• Übungstext
Franco Supino ist täglich zwei bis drei Stunden draußen unterwegs. Foto: Kleinberger

Schreibtischbesuch: Hausachs Stadtschreiber Franco Supino liest am Samstag auf der Waldbühne.

Hausach - Franco Supino ist derzeit Hausachs Stadtschreiber. Morgen, Samstag, liest er ab 17 Uhr auf der Waldbühne. Zeit für einen Schreibtischbesuch bei dem Schweizer Autor, der sich nicht um Genre-Grenzen schert.

 Bekommen hat Supino sein Stipendium als Hausacher Stadtschreiber im Bereich Kinder- und Jugendliteraturf für den Jugendroman "Wasserstadt". Als Jugendbuchautor sieht er sich indes ganz und gar nicht: "Ich gehe von Stoffen aus, nicht von Genres", sagt der Vater zweier Kinder. Als solcher, erklärt er, interessiere er sich naturgemäß für Kinder- und Jugendliteratur.

• Gespeicherte Einträge

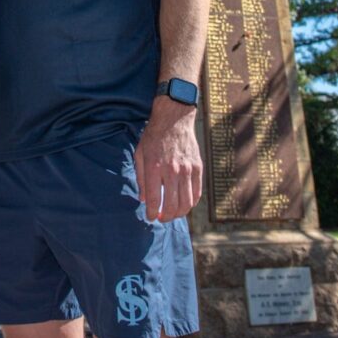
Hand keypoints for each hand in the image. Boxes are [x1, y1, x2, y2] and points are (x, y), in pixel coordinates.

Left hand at [134, 100, 203, 221]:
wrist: (174, 119)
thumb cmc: (154, 137)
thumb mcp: (140, 154)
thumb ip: (141, 178)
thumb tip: (143, 199)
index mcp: (154, 168)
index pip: (154, 199)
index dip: (152, 213)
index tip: (150, 217)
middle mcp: (172, 171)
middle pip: (172, 205)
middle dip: (166, 217)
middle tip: (162, 218)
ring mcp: (187, 170)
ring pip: (186, 203)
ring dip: (179, 213)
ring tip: (173, 214)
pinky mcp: (197, 168)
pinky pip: (197, 193)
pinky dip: (191, 203)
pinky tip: (184, 204)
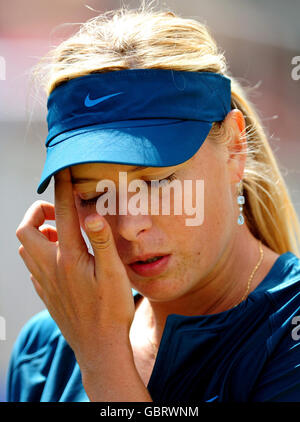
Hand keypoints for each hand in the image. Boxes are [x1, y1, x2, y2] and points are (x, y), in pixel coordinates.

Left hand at [16, 168, 135, 370]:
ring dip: (37, 234)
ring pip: (26, 249)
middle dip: (36, 213)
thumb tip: (91, 214)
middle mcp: (50, 267)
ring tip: (60, 235)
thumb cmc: (110, 310)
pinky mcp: (46, 294)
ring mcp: (45, 282)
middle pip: (26, 231)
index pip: (62, 214)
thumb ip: (102, 241)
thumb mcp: (114, 274)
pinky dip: (40, 254)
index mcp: (69, 258)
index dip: (63, 189)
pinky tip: (60, 260)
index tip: (64, 173)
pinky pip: (32, 267)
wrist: (99, 347)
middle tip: (57, 213)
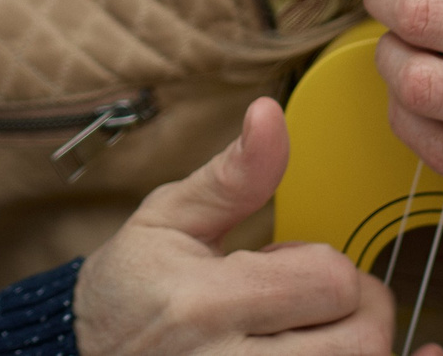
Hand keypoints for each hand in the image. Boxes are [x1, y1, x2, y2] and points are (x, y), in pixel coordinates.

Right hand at [76, 98, 415, 355]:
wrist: (81, 355)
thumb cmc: (130, 290)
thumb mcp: (168, 218)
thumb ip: (233, 175)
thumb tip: (270, 112)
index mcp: (205, 303)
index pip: (328, 280)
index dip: (329, 265)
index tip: (294, 264)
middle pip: (360, 343)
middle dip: (361, 312)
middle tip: (323, 302)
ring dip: (357, 349)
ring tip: (315, 333)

• Aufgabe 1
Beantworte mit Angaben aus dem Text über Franco Supino:
(a) Ab wie viel Uhr liest Supino auf der Waldbühne?
(b) Für welchen Jugendroman bekam Supino sein Stipendium?
(c) Wie lange ist Supino täglich draußen unterwegs?
• Aufgabe 2
Entscheide für jede Aussage, ob sie mit dem Text über Franco Supino übereinstimmt, und belege dein Ja oder Nein mit einem wörtlichen Zitat:
(a) Supino versteht sich selbst als Jugendbuchautor.
(b) Supino hat zwei Kinder.
(c) Die Lesung auf der Waldbühne findet am Sonntag statt.
• Aufgabe 3
Gib einen Abschnitt aus dem Text über Franco Supino wortgetreu aus. Beginne bei den Worten „Franco Supino ist täglich“ und höre nach „um Genre-Grenzen schert.“ auf.

• Antwort 1
(a) Ab 17 Uhr.
(b) Für „Wasserstadt“.
(c) Zwei bis drei Stunden.

• Antwort 2
(a) Nein: „Als Jugendbuchautor sieht er sich indes ganz und gar nicht“
(b) Ja: „sagt der Vater zweier Kinder“
(c) Nein: „Morgen, Samstag, liest er ab 17 Uhr auf der Waldbühne.“

• Antwort 3
Franco Supino ist täglich zwei bis drei Stunden draußen unterwegs. Foto: Kleinberger

Schreibtischbesuch: Hausachs Stadtschreiber Franco Supino liest am Samstag auf der Waldbühne.

Hausach - Franco Supino ist derzeit Hausachs Stadtschreiber. Morgen, Samstag, liest er ab 17 Uhr auf der Waldbühne. Zeit für einen Schreibtischbesuch bei dem Schweizer Autor, der sich nicht um Genre-Grenzen schert.